__What is being asked__
Extract the lines from the line with "f1 (n=25): median" up to and including the line with "At which category is", and copy them unchanged.

Dataset excerpts:
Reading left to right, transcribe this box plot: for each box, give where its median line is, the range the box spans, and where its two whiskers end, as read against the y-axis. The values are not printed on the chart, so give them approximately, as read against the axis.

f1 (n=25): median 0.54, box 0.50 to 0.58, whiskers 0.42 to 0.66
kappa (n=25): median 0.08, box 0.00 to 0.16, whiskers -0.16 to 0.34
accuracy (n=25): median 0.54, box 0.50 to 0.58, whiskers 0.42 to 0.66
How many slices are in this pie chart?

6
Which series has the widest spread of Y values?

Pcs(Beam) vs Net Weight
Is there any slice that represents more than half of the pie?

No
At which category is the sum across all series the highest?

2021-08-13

...

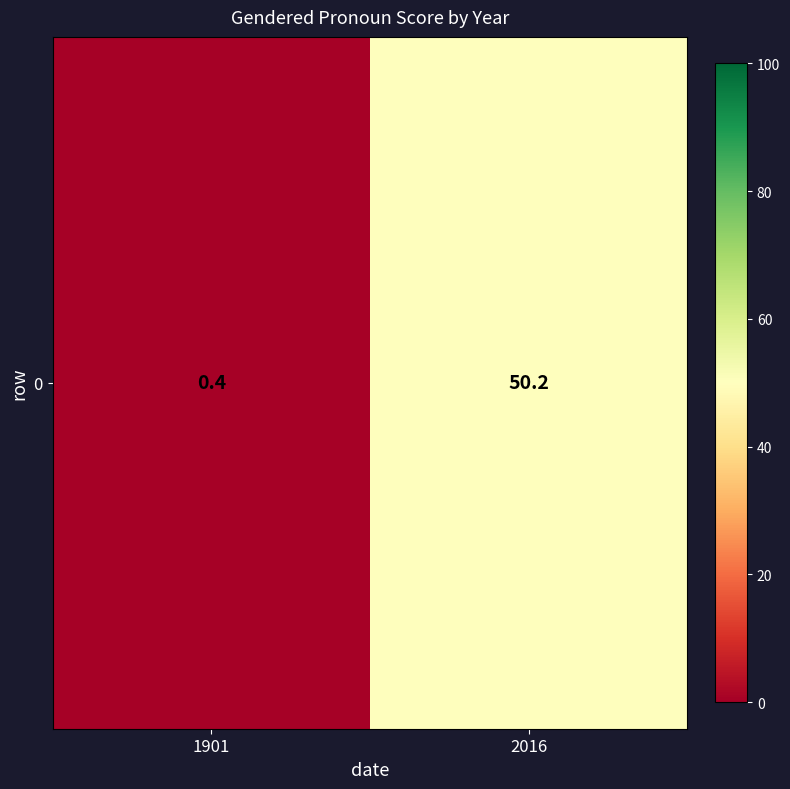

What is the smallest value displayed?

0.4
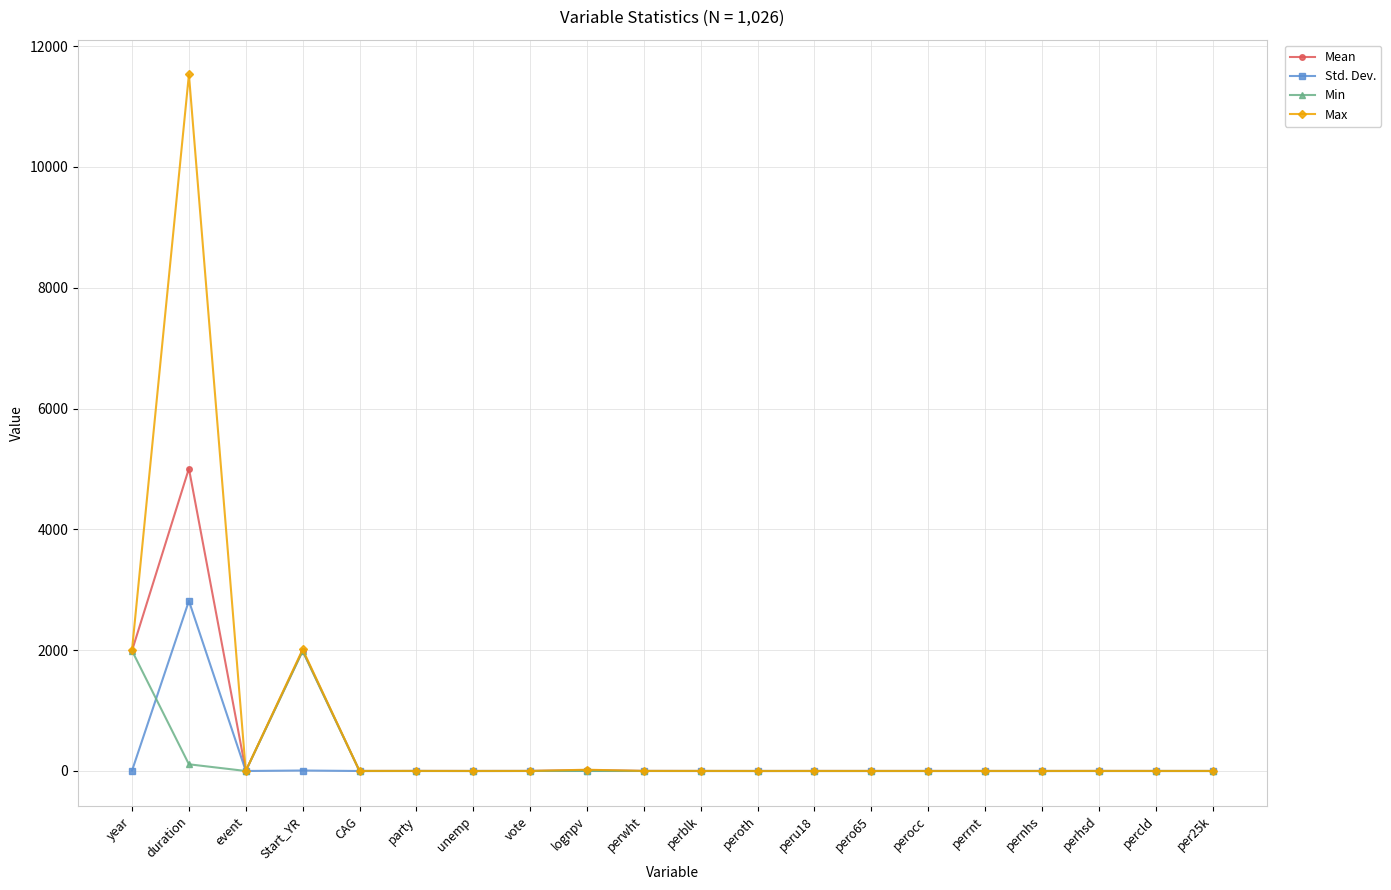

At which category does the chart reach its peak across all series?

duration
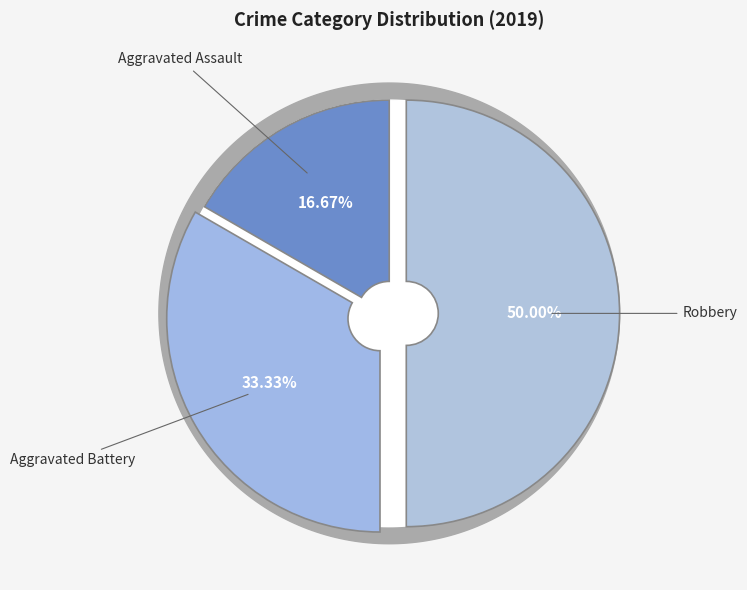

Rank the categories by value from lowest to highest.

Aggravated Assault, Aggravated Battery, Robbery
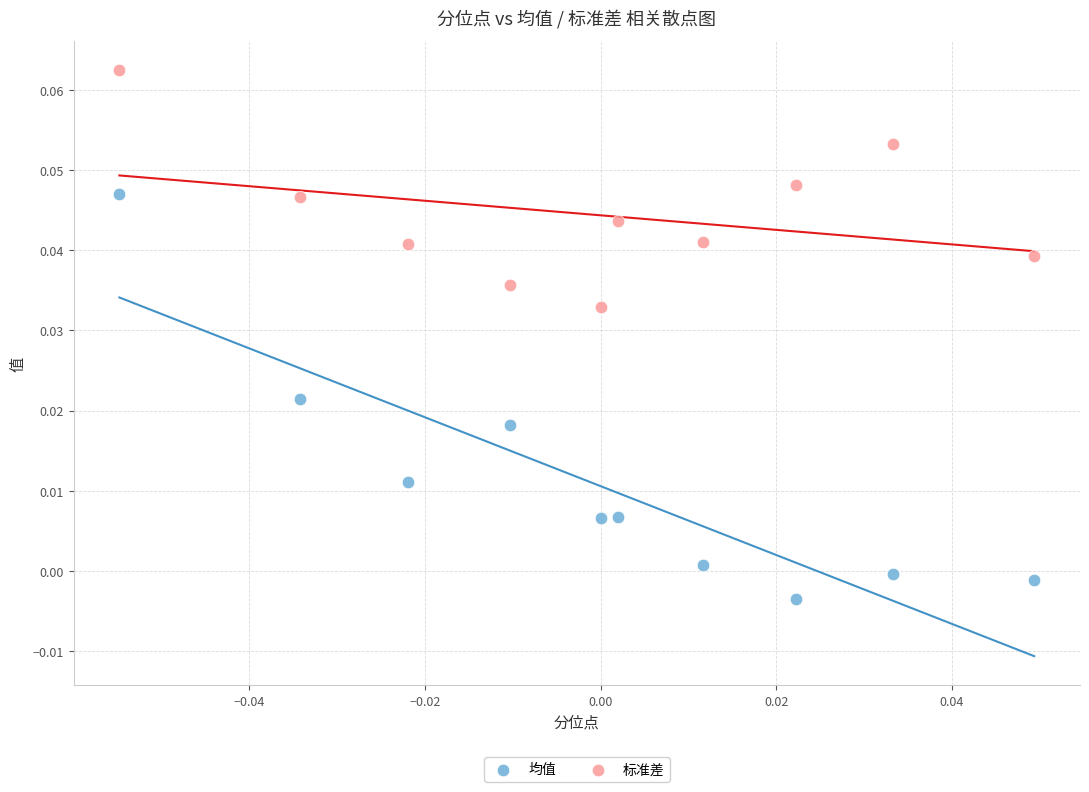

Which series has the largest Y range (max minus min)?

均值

__Response to the task__
f1 (n=25): median 0.54, box 0.50 to 0.58, whiskers 0.42 to 0.66
kappa (n=25): median 0.08, box 0.00 to 0.16, whiskers -0.16 to 0.34
accuracy (n=25): median 0.54, box 0.50 to 0.58, whiskers 0.42 to 0.66
How many slices are in this pie chart?

6
Which series has the widest spread of Y values?

Pcs(Beam) vs Net Weight
Is there any slice that represents more than half of the pie?

No
At which category is the sum across all series the highest?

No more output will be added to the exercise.